I will only need one line to activate remote stop, one line to activate the remote reset relay, one line for ground and one line for the stacker full signal, while the existing cable carries five wires. A bit of rewiring of the DB9 connector is necessary and now the dummy plug is not needed to allow standalone Documation reader operation. The stacker full signal has to be routed through the debouncer miniboard inside the outputs box and then out to the inputs box for delivery on an unused input channel.
The small board to handle cards with an upper diagonal notch on the right side has passed its functionality tests, but I will put it aside until I am comfortable with the correct operation of the Documation reader in its unmodified state.
|Quick daughter card to test the modification for Documation to read right-side notched cards|
XILINX WARNING MESSAGE REDUCTION COMMENTS
The conditional generation capability of the Xilinx toolkit is terrible. It will report errors in code that is inside a 'generate' block whose condition is false, thus it should be ignored. I will get the results I want only by leveraging an external C/C++ preprocessor to handle conditional code manipulation, even though that adds steps and opens some risk of code regression if I forget to make changes to the master code file.

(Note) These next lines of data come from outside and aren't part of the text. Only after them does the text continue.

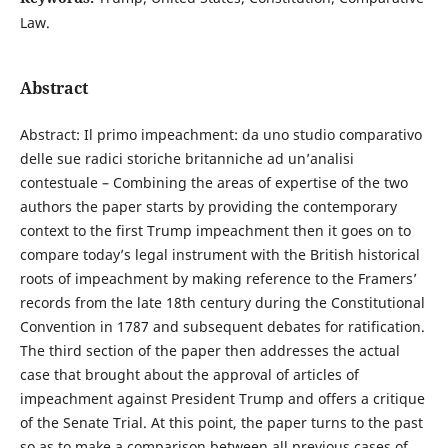
Law.
Abstract
Abstract: Il primo impeachment: da uno studio comparativo
delle sue radici storiche britanniche ad un’analisi
contestuale – Combining the areas of expertise of the two
authors the paper starts by providing the contemporary
context to the first Trump impeachment then it goes on to
compare today’s legal instrument with the British historical
roots of impeachment by making reference to the Framers’
records from the late 18th century during the Constitutional
Convention in 1787 and subsequent debates for ratification.
The third section of the paper then addresses the actual
case that brought about the approval of articles of
impeachment against President Trump and offers a critique
of the Senate Trial. At this point, the paper turns to the past
so as to make a comparison between all previous cases of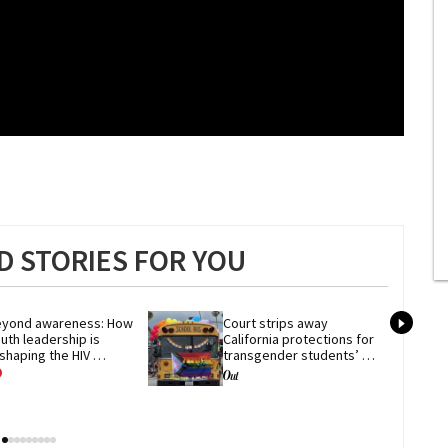
 STORIES FOR YOU
yond awareness: How 
Court strips away 
uth leadership is 
California protections for 
shaping the HIV 
transgender students’ 
esponse
privacy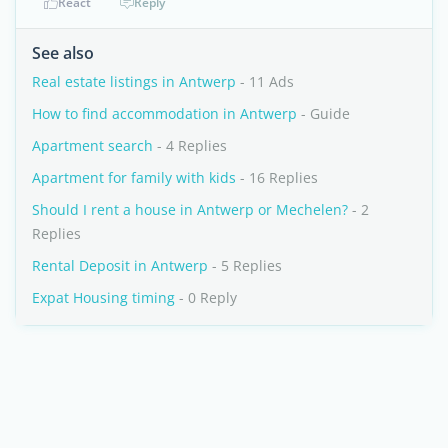
React
Reply
See also
Real estate listings in Antwerp
- 11 Ads
How to find accommodation in Antwerp
- Guide
Apartment search
- 4 Replies
Apartment for family with kids
- 16 Replies
Should I rent a house in Antwerp or Mechelen?
- 2
Replies
Rental Deposit in Antwerp
- 5 Replies
Expat Housing timing
- 0 Reply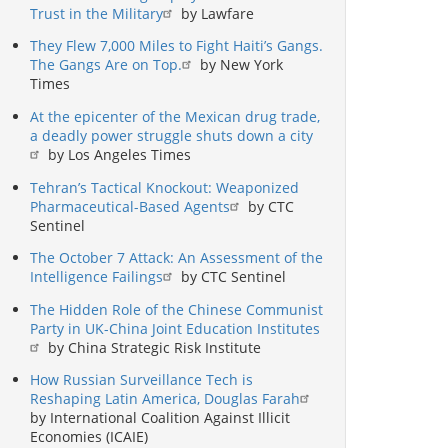
Trust in the Military
by Lawfare
They Flew 7,000 Miles to Fight Haiti’s Gangs.
The Gangs Are on Top.
by New York
Times
At the epicenter of the Mexican drug trade,
a deadly power struggle shuts down a city
by Los Angeles Times
Tehran’s Tactical Knockout: Weaponized
Pharmaceutical-Based Agents
by CTC
Sentinel
The October 7 Attack: An Assessment of the
Intelligence Failings
by CTC Sentinel
The Hidden Role of the Chinese Communist
Party in UK-China Joint Education Institutes
by China Strategic Risk Institute
How Russian Surveillance Tech is
Reshaping Latin America, Douglas Farah
by International Coalition Against Illicit
Economies (ICAIE)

The toolkit can be quite finicky over code that is working fine and widely distributed on the net - I find myself jumping through hoops to try to eliminate the warning message, but every extraneous, spurious warning is more noise that hides real issues.
One alternative solution to the warning message blizzard is to set up a script that will strip out all errors that are entered into a file of known false warnings, so that the synthesis report gets piped through this to yield high importance or new warning messages.
For now, I will put this effort on hold as it would introduce even more changes into a project while I am trying to debug it and achieve correct operation. Some changes are certain to go wrong and inject new errors that must be tracked and fixed.